I have a client application that receives video stream from a server via UDP or TCP socket.
Originally, when it was written using .NET 2.0 the code was using BeginReceive/EndReceive and IAsyncResult.
The client displays each video in it's own window and also using it's own thread for communicating with the server.
However, since the client is supposed to be up for a long period of time, and there might be 64 video streams simultaneously, there is a "memory leak" of IAsyncResult objects that are allocated each time the data receive callback is called.
This causes the application eventually to run out of memory, because the GC can't handle releasing of the blocks in time. I verified this using VS 2010 Performance Analyzer.
So I modified the code to use SocketAsyncEventArgs and ReceiveFromAsync (UDP case).
However, I still see a growth in memory blocks at:
System.Net.Sockets.Socket.ReceiveFromAsync(class System.Net.Sockets.SocketAsyncEventArgs)
I've read all the samples and posts about implementing the code, and still no solution.

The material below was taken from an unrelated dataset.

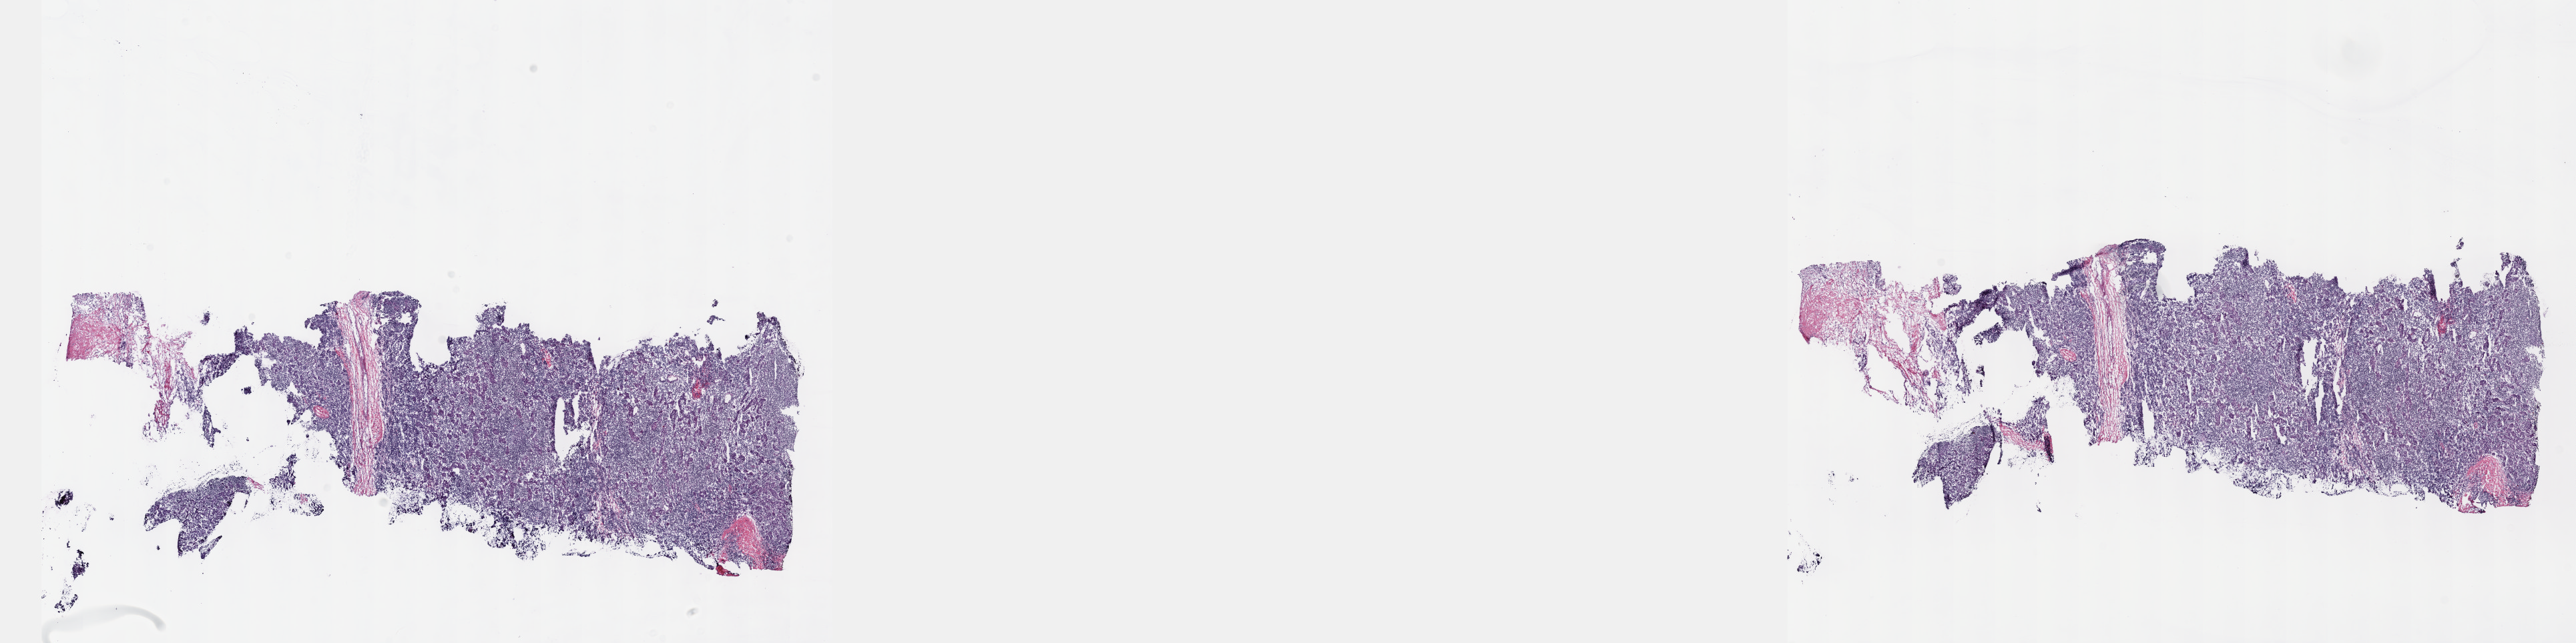
Whole-slide histology image, Hematoxylin and eosin (H&E) stained, whole scanned area (about 31.2 x 7.8 mm) shown as a low-resolution overview; frozen section from the top of the tissue portion; thymus, primary tumour sample. Female patient; age at initial diagnosis 71 years. Pathologist review of this section (percent, as recorded): tumour cells 90%, tumour nuclei 95%, normal cells 0%, stromal cells 10%, necrosis 0%. Infiltration values recorded for this section: lymphocyte infiltration 0%, monocyte infiltration 0%, neutrophil infiltration 0%.
Diagnosis: Thymoma, type A, malignant.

Here's how my code looks like:
// class data members
private byte[] m_Buffer = new byte[UInt16.MaxValue];
private SocketAsyncEventArgs m_ReadEventArgs = null;
private IPEndPoint m_EndPoint; // local endpoint from the caller
Initializing:
m_Socket = new Socket(AddressFamily.InterNetwork, SocketType.Dgram, ProtocolType.Udp);
m_Socket.Bind(m_EndPoint);
m_Socket.SetSocketOption(SocketOptionLevel.Socket, SocketOptionName.ReceiveBuffer, MAX_SOCKET_RECV_BUFFER);
//
// initalize the socket event args structure.
//
m_ReadEventArgs = new SocketAsyncEventArgs();
m_ReadEventArgs.Completed += new EventHandler<SocketAsyncEventArgs>(readEventArgs_Completed);
m_ReadEventArgs.SetBuffer(m_Buffer, 0, m_Buffer.Length);
m_ReadEventArgs.RemoteEndPoint = new IPEndPoint(IPAddress.Any, 0);
m_ReadEventArgs.AcceptSocket = m_Socket;
Starting the read process:
bool waitForEvent = m_Socket.ReceiveFromAsync(m_ReadEventArgs);
if (!waitForEvent)
{
readEventArgs_Completed(this, m_ReadEventArgs);
}
Read completion handler:
private void readEventArgs_Completed(object sender, SocketAsyncEventArgs e)
{
if (e.BytesTransferred == 0 || e.SocketError != SocketError.Success)
{
//
// we got error on the socket or connection was closed
//
Close();
return;
}
try
{
// try to process a new video frame if enough data was read
base.ProcessPacket(m_Buffer, e.Offset, e.BytesTransferred);
}
catch (Exception ex)
{
// log and error
}
bool willRaiseEvent = m_Socket.ReceiveFromAsync(e);
if (!willRaiseEvent)
{
readEventArgs_Completed(this, e);
}
}
Basically the code works fine and I see the video streams perfectly, but this leak is a real pain.
Did I miss anything???
Many thanks!!!
Instead of recursively calling readEventArgs_Completed after !willRaiseEvent use goto to return to the top of the method. I noticed I was slowly chewing up stack space when I had a pattern similar to yours.